-- Job --
Go through the lines below and count those that contain "poniesienia"; the number is all that should be returned.

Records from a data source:
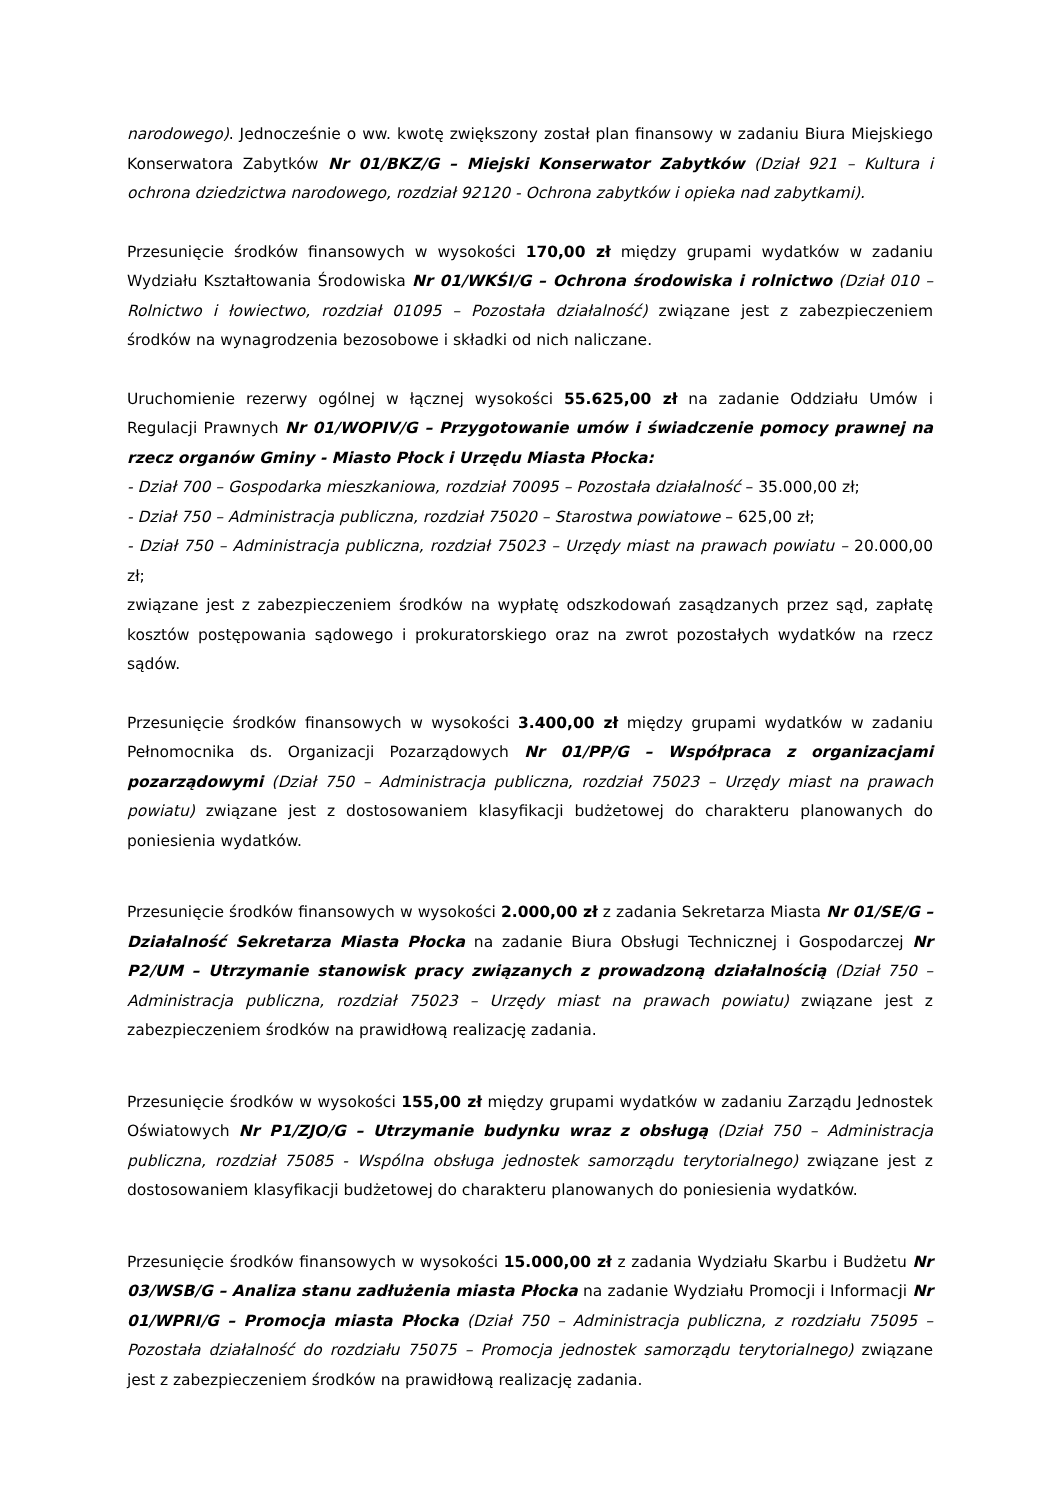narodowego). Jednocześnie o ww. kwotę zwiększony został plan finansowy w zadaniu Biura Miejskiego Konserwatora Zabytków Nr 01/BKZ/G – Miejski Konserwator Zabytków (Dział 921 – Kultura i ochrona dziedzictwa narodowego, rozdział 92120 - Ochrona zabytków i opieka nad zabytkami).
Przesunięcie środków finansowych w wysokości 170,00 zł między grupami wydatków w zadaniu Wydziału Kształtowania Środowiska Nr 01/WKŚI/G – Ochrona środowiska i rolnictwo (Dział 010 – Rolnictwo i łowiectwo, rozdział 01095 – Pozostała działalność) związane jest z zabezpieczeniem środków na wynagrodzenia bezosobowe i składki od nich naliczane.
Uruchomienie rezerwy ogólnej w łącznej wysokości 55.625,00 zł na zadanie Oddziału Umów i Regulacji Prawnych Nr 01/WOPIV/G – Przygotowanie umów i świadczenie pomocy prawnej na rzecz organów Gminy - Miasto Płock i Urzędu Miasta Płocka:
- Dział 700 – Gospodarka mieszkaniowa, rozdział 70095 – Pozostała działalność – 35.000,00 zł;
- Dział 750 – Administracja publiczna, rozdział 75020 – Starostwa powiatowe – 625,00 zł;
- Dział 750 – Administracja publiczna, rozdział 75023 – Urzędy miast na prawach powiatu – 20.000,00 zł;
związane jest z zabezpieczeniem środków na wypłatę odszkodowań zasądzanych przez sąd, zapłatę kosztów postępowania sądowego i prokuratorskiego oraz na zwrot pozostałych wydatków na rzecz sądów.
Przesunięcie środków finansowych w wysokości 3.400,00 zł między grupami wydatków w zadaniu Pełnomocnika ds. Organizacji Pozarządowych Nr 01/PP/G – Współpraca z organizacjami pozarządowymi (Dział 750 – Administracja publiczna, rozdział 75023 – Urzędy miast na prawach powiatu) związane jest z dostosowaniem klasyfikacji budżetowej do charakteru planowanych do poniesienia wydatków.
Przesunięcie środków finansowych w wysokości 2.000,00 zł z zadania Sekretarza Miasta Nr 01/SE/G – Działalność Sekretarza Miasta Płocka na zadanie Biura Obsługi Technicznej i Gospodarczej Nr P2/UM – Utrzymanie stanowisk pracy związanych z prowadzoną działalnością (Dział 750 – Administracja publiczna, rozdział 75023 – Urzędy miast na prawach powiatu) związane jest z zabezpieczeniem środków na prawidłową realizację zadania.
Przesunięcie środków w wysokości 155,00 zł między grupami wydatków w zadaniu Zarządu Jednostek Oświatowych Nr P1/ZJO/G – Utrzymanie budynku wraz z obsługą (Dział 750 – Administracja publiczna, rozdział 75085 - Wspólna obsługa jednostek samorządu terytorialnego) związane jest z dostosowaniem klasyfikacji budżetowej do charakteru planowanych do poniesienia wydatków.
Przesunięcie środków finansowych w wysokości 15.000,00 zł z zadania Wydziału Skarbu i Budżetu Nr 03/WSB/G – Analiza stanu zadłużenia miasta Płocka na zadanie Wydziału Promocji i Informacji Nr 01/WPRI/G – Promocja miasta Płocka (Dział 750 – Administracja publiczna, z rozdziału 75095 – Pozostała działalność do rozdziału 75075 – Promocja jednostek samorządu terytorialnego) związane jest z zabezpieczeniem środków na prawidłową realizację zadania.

-- Response to this task --
2